▶ [Problem description]: Reproduce exactly, and only, the lines of the material below running from the line bearing "Haukiammekinko" through the line bearing "## 8.1. OvfBuffer位(bit62)". Leave any pictures out.

━━━━━ Excerpted records ━━━━━

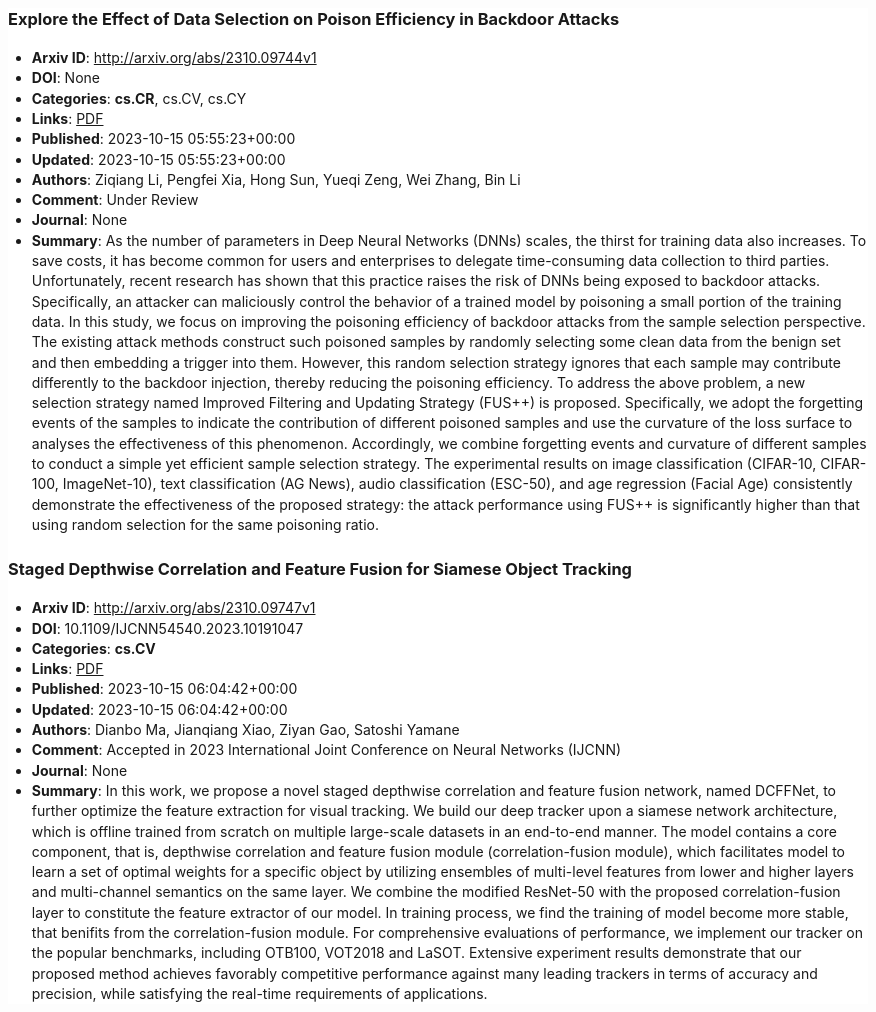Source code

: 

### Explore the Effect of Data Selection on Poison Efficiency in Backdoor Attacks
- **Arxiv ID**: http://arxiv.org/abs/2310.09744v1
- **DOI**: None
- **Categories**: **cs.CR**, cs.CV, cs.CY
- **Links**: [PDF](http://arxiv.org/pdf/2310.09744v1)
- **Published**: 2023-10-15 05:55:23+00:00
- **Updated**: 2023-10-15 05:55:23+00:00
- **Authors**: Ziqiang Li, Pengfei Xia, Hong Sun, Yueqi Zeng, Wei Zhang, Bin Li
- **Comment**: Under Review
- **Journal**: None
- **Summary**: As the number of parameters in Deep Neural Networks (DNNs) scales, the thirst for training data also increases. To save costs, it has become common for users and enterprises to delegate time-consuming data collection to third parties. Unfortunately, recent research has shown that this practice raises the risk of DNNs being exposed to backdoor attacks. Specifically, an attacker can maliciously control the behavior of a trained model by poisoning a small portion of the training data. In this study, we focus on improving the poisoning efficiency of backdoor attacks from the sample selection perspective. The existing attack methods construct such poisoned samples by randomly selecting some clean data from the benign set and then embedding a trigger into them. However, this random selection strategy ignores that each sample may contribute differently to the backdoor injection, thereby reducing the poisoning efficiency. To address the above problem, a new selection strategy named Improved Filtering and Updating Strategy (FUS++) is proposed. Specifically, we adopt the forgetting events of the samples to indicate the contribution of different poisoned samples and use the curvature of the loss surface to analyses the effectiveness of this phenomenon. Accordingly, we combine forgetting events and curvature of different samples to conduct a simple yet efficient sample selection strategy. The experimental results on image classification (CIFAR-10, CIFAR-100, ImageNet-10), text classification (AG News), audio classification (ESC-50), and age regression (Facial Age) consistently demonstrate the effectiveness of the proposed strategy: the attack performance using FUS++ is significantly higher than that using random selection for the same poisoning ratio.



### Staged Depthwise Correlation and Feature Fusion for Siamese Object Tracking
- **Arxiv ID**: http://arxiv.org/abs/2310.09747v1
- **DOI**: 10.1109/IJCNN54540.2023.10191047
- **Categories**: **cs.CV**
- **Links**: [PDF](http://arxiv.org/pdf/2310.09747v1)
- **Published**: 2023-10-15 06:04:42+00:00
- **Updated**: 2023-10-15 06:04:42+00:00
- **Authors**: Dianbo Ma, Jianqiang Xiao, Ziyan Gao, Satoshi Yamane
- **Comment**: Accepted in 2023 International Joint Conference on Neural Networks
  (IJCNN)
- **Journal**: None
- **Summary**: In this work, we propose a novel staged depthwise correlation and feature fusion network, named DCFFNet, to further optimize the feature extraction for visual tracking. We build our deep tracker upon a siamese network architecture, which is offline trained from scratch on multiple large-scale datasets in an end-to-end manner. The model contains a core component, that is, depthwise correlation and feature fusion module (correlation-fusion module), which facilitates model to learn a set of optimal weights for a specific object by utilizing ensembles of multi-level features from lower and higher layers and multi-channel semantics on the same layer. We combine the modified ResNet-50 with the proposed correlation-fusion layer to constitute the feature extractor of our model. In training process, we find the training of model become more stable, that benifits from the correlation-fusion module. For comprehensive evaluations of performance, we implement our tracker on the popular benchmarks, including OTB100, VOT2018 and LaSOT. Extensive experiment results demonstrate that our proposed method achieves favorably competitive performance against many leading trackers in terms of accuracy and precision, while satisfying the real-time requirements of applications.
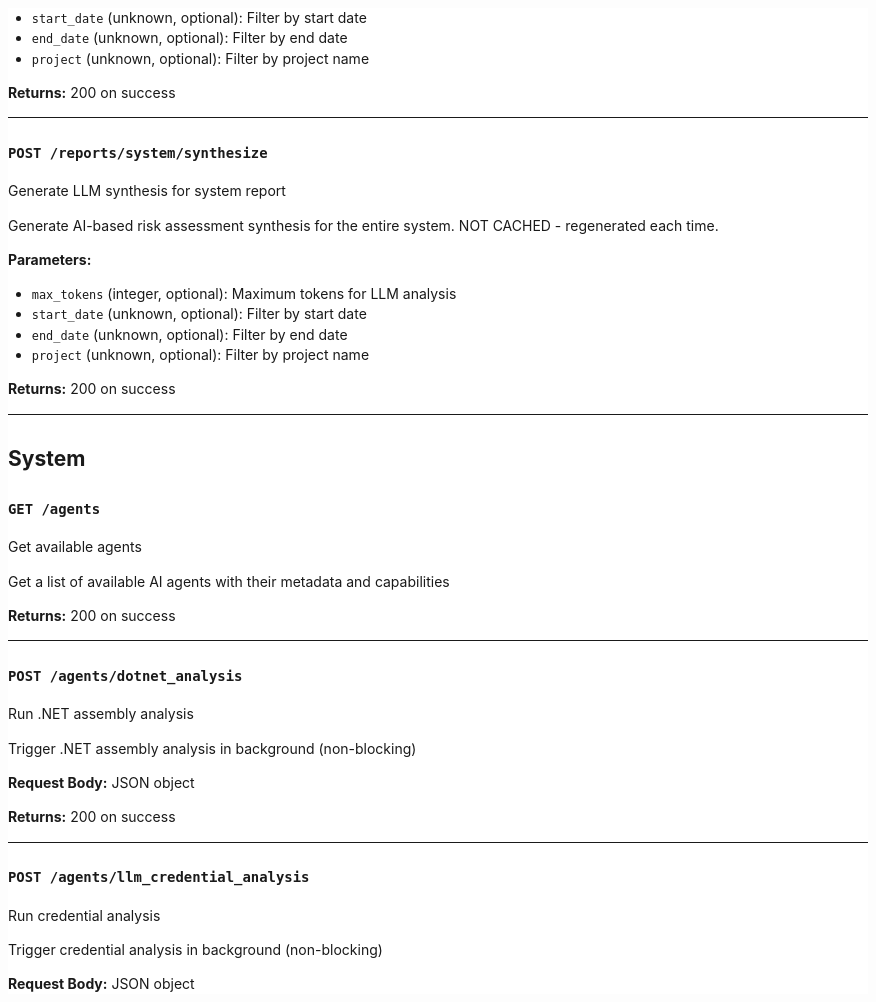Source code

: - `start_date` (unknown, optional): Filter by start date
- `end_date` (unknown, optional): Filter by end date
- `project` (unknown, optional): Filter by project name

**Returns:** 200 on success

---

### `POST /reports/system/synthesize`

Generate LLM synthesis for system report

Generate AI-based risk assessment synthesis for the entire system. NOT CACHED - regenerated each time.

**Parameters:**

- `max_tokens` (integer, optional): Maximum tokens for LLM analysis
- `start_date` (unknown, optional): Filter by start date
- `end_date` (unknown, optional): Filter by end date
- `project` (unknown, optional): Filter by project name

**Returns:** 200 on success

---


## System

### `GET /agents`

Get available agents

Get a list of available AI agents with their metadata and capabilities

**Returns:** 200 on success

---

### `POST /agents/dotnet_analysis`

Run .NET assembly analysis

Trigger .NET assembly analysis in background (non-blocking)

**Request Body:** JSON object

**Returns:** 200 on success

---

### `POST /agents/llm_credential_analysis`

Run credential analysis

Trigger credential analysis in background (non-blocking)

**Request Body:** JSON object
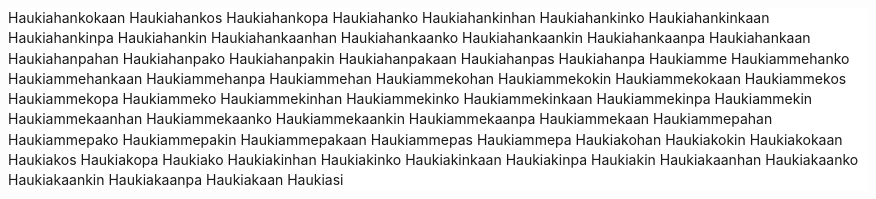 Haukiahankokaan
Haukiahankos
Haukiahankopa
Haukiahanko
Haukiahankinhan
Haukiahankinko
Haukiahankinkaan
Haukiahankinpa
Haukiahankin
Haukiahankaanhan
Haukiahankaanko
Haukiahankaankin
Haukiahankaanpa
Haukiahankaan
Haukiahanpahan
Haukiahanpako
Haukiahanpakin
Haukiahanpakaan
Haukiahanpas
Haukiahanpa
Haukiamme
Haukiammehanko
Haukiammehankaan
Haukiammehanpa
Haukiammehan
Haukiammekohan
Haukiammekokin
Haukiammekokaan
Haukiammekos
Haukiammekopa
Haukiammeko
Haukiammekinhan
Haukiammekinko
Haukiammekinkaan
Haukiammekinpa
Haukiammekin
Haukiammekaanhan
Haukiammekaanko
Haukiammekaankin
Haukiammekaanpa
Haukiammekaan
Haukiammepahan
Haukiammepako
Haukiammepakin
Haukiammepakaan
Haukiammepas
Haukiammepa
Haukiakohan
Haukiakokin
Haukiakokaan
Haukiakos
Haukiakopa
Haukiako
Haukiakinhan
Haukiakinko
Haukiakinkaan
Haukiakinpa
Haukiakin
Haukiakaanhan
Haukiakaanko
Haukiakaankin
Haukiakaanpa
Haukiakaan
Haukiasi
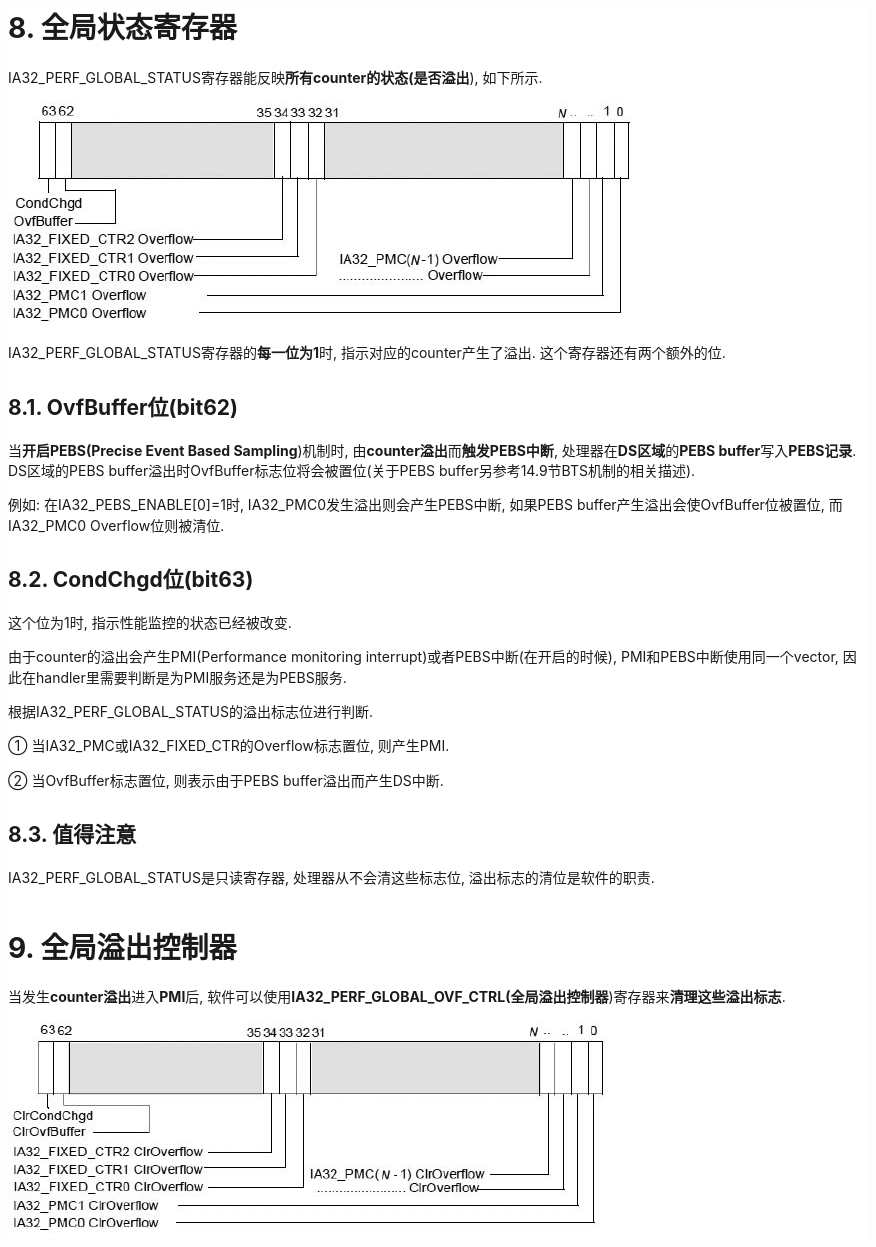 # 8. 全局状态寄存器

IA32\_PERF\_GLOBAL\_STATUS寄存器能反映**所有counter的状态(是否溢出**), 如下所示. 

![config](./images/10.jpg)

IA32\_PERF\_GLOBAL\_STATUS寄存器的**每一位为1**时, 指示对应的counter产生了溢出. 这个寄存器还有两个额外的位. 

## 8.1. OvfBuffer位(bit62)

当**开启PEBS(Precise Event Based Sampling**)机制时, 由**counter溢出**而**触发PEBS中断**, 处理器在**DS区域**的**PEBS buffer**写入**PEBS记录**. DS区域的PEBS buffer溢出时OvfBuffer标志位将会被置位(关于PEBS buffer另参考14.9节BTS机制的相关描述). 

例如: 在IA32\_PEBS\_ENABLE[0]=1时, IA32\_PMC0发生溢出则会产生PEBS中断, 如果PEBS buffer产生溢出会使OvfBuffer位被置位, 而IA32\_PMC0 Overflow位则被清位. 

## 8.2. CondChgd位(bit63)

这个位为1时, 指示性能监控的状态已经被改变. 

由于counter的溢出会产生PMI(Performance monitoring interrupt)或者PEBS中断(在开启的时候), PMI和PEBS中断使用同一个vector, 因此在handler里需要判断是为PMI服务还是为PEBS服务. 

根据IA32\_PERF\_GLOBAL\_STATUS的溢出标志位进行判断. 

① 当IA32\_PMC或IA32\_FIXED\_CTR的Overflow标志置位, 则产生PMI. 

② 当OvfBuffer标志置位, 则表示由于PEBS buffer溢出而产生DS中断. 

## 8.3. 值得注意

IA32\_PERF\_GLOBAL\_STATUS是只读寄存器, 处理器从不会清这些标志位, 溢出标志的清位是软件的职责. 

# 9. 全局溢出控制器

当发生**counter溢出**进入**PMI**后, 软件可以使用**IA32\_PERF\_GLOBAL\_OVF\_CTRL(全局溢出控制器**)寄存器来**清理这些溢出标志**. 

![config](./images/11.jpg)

━━━━━

▶ [Answer for the task]:
Haukiammekinko
Haukiammekinkaan
Haukiammekinpa
Haukiammekin
Haukiammekaanhan
Haukiammekaanko
Haukiammekaankin
Haukiammekaanpa
Haukiammekaan
Haukiammepahan
Haukiammepako
Haukiammepakin
Haukiammepakaan
Haukiammepas
Haukiammepa
Haukiakohan
Haukiakokin
Haukiakokaan
Haukiakos
Haukiakopa
Haukiako
Haukiakinhan
Haukiakinko
Haukiakinkaan
Haukiakinpa
Haukiakin
Haukiakaanhan
Haukiakaanko
Haukiakaankin
Haukiakaanpa
Haukiakaan
Haukiasi
 # 8. 全局状态寄存器

IA32\_PERF\_GLOBAL\_STATUS寄存器能反映**所有counter的状态(是否溢出**), 如下所示. 

![config](./images/10.jpg)

IA32\_PERF\_GLOBAL\_STATUS寄存器的**每一位为1**时, 指示对应的counter产生了溢出. 这个寄存器还有两个额外的位. 

## 8.1. OvfBuffer位(bit62)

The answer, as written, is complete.